La storia di dosaggio zero
Dosaggio Zero nasce nel 2015 in Piazza del Popolo, a Casale Marittimo. In una terra profondamente legata ai grandi rossi toscani, ha scelto una strada un po’ diversa: spumanti metodo classico, rifermentati in bottiglia e una carta vini costruita negli anni seguendo curiosità, ricerca e gusto personale.
Il nome nasce durante una cena tra amici, Walter e Stefano, in riva al mare. Da allora il locale è cresciuto senza perdere la sua idea iniziale: far stare bene le persone, senza formalità.

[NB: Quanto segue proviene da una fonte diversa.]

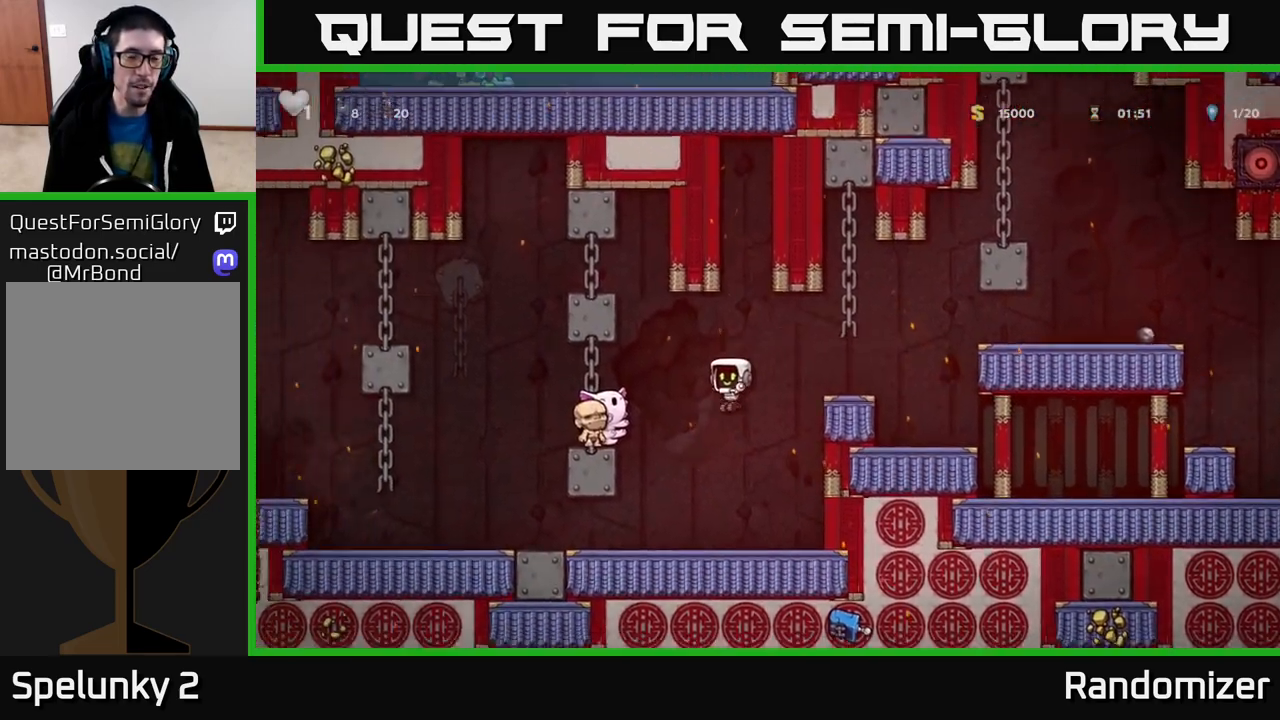
{"buttons": [], "left_stick": "left", "right_stick": "center", "events": []}
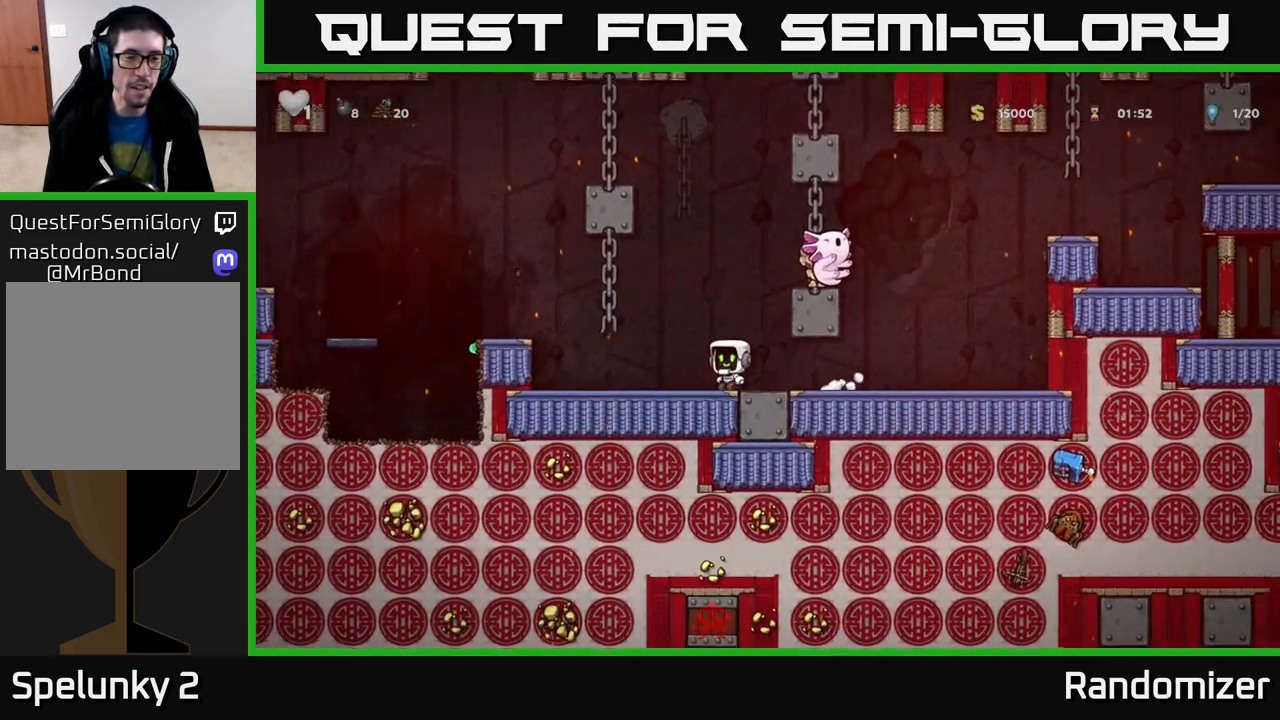
{"buttons": [], "left_stick": "left", "right_stick": "center", "events": [[83, "A", "down"], [233, "A", "up"]]}
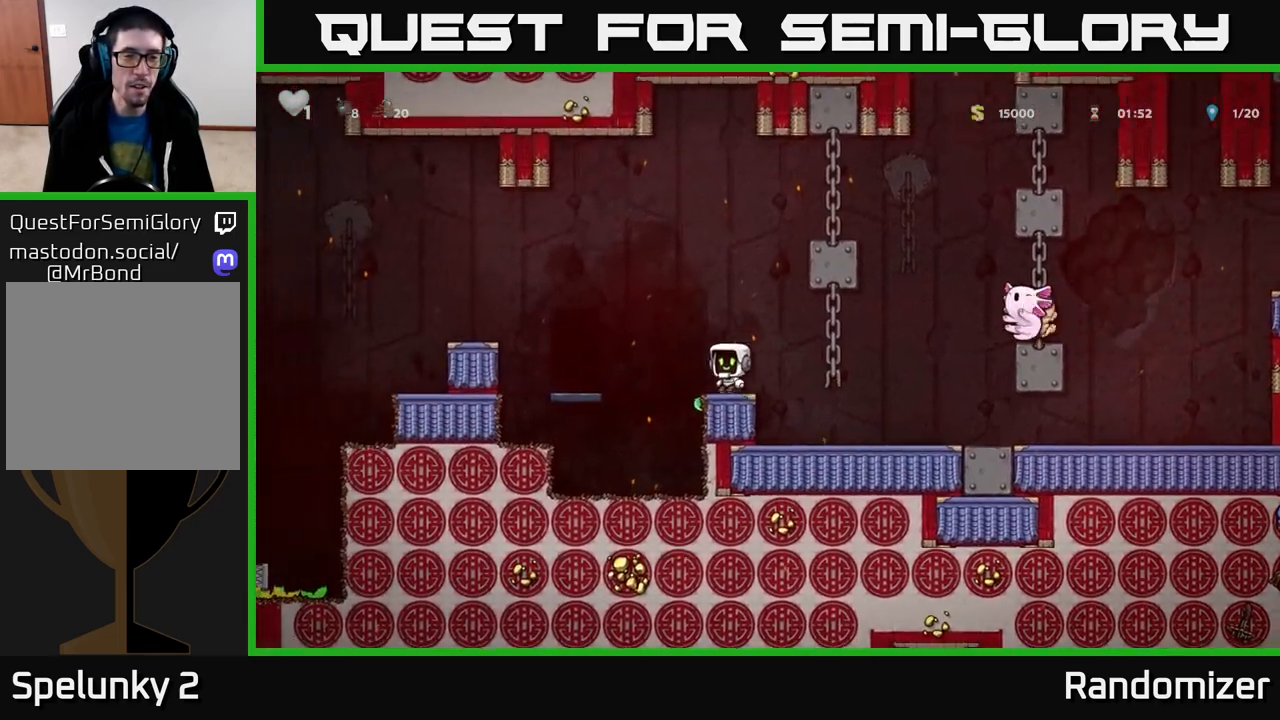
{"buttons": ["L2"], "left_stick": "center", "right_stick": "center", "events": [[17, "A", "down"], [117, "A", "up"], [250, "left_stick", "center"], [483, "L2", "down"]]}
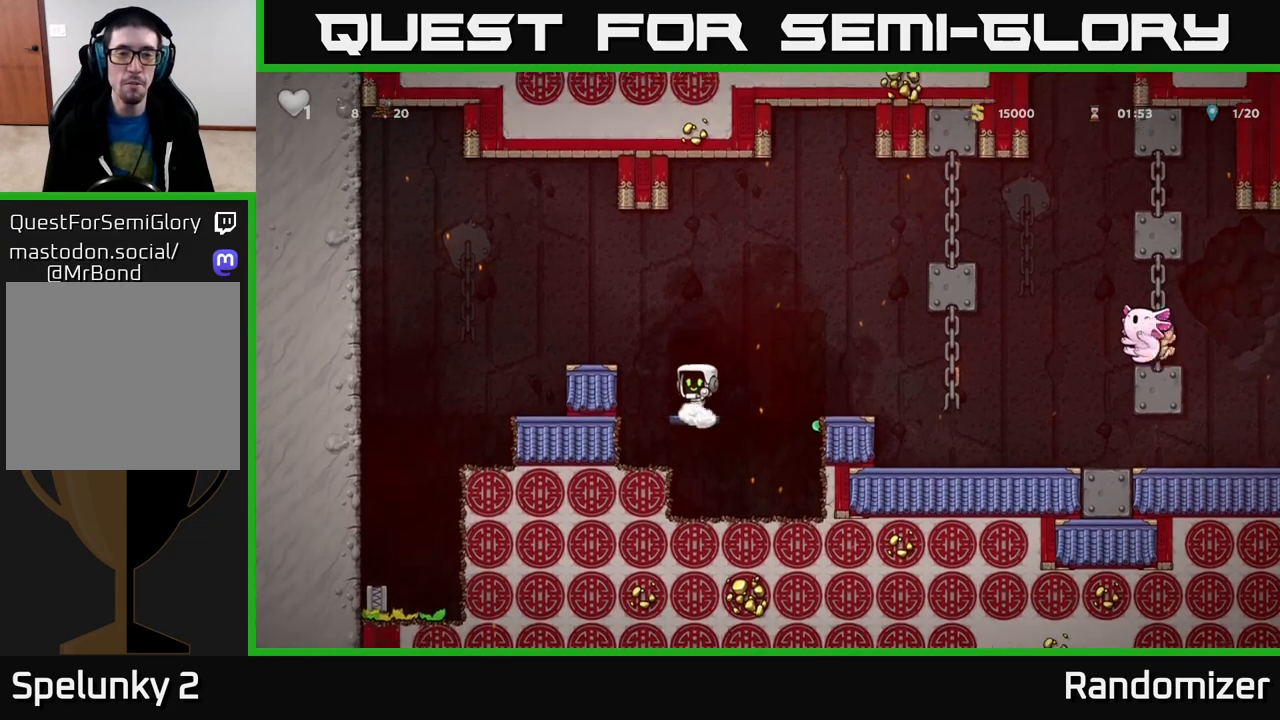
{"buttons": [], "left_stick": "center", "right_stick": "center", "events": [[33, "L2", "up"], [167, "L2", "down"], [233, "L2", "up"], [367, "L2", "down"], [433, "L2", "up"]]}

E poi ci sono le persone che ogni giorno gli danno vita. Marina, arrivata in punta di piedi quattro anni fa, è diventata il termometro emotivo della sala: accoglie, osserva e accompagna il ritmo delle serate con una naturalezza che ormai è parte dell’identità di Dosaggio Zero. In cucina, Emanuele Giacomelli porta la sua passione e le sue radici bresciane in una proposta che dialoga ogni giorno con il vino e con la stagionalità.
Ma cosa significa Dosaggio Zero?
Nel vino, “dosaggio zero” indica uno spumante senza zuccheri aggiunti dopo la sboccatura. Ci piaceva il suono, ma soprattutto l’idea: cose essenziali, dirette, senza troppe sovrastrutture. Un po’ come il locale.
Ci troviamo in Piazza del Popolo, nel cuore di Casale Marittimo, uno dei borghi più belli della Costa degli Etruschi. Fuori ci sono i tavoli affacciati sulla piazza. Dentro una sala semplice e accogliente e una cantina di conservazione a temperatura controllata, ricavata all’interno di un vecchio frantoio del 1923, dove custodiamo le bottiglie che raccontano la nostra storia.